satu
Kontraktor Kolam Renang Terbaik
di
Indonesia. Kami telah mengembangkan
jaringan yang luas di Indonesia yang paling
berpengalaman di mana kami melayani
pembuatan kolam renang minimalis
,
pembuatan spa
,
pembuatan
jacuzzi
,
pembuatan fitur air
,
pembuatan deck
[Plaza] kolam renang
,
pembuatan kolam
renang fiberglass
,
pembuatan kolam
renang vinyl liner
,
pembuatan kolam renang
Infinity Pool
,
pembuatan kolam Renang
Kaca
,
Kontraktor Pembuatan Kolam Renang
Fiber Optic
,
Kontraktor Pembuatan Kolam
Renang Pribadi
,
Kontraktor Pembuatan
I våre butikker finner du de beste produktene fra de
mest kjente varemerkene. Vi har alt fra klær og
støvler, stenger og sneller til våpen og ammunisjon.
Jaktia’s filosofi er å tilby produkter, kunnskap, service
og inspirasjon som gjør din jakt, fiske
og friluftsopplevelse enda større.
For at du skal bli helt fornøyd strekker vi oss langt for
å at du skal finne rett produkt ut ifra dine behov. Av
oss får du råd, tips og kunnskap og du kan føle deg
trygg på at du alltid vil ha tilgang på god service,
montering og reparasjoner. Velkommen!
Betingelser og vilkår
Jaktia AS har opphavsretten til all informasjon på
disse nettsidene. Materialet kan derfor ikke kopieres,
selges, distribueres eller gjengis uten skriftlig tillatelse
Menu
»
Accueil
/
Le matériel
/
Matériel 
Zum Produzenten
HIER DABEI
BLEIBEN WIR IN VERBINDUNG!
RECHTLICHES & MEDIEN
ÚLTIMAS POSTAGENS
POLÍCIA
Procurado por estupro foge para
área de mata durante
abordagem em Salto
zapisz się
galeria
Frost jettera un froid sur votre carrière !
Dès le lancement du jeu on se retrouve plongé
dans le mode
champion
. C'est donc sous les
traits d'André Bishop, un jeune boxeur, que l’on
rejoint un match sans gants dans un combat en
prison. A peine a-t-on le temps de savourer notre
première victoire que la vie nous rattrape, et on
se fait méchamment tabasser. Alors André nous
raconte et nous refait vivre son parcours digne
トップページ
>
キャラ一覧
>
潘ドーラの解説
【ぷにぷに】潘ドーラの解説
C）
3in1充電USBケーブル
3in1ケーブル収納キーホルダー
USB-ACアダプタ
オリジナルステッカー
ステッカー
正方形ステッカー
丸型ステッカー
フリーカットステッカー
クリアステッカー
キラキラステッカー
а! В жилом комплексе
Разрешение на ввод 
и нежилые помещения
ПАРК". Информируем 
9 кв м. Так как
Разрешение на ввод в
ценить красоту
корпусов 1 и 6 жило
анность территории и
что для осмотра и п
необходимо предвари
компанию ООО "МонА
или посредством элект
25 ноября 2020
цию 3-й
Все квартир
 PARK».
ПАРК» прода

### Prompt
Reproduce every item above, changing "boxeur" to "lutteur" and leaving all other text as it stands.

### Response area
satu
Kontraktor Kolam Renang Terbaik
di
Indonesia. Kami telah mengembangkan
jaringan yang luas di Indonesia yang paling
berpengalaman di mana kami melayani
pembuatan kolam renang minimalis
,
pembuatan spa
,
pembuatan
jacuzzi
,
pembuatan fitur air
,
pembuatan deck
[Plaza] kolam renang
,
pembuatan kolam
renang fiberglass
,
pembuatan kolam
renang vinyl liner
,
pembuatan kolam renang
Infinity Pool
,
pembuatan kolam Renang
Kaca
,
Kontraktor Pembuatan Kolam Renang
Fiber Optic
,
Kontraktor Pembuatan Kolam
Renang Pribadi
,
Kontraktor Pembuatan
I våre butikker finner du de beste produktene fra de
mest kjente varemerkene. Vi har alt fra klær og
støvler, stenger og sneller til våpen og ammunisjon.
Jaktia’s filosofi er å tilby produkter, kunnskap, service
og inspirasjon som gjør din jakt, fiske
og friluftsopplevelse enda større.
For at du skal bli helt fornøyd strekker vi oss langt for
å at du skal finne rett produkt ut ifra dine behov. Av
oss får du råd, tips og kunnskap og du kan føle deg
trygg på at du alltid vil ha tilgang på god service,
montering og reparasjoner. Velkommen!
Betingelser og vilkår
Jaktia AS har opphavsretten til all informasjon på
disse nettsidene. Materialet kan derfor ikke kopieres,
selges, distribueres eller gjengis uten skriftlig tillatelse
Menu
»
Accueil
/
Le matériel
/
Matériel 
Zum Produzenten
HIER DABEI
BLEIBEN WIR IN VERBINDUNG!
RECHTLICHES & MEDIEN
ÚLTIMAS POSTAGENS
POLÍCIA
Procurado por estupro foge para
área de mata durante
abordagem em Salto
zapisz się
galeria
Frost jettera un froid sur votre carrière !
Dès le lancement du jeu on se retrouve plongé
dans le mode
champion
. C'est donc sous les
traits d'André Bishop, un jeune lutteur, que l’on
rejoint un match sans gants dans un combat en
prison. A peine a-t-on le temps de savourer notre
première victoire que la vie nous rattrape, et on
se fait méchamment tabasser. Alors André nous
raconte et nous refait vivre son parcours digne
トップページ
>
キャラ一覧
>
潘ドーラの解説
【ぷにぷに】潘ドーラの解説
C）
3in1充電USBケーブル
3in1ケーブル収納キーホルダー
USB-ACアダプタ
オリジナルステッカー
ステッカー
正方形ステッカー
丸型ステッカー
フリーカットステッカー
クリアステッカー
キラキラステッカー
а! В жилом комплексе
Разрешение на ввод 
и нежилые помещения
ПАРК". Информируем 
9 кв м. Так как
Разрешение на ввод в
ценить красоту
корпусов 1 и 6 жило
анность территории и
что для осмотра и п
необходимо предвари
компанию ООО "МонА
или посредством элект
25 ноября 2020
цию 3-й
Все квартир
 PARK».
ПАРК» прода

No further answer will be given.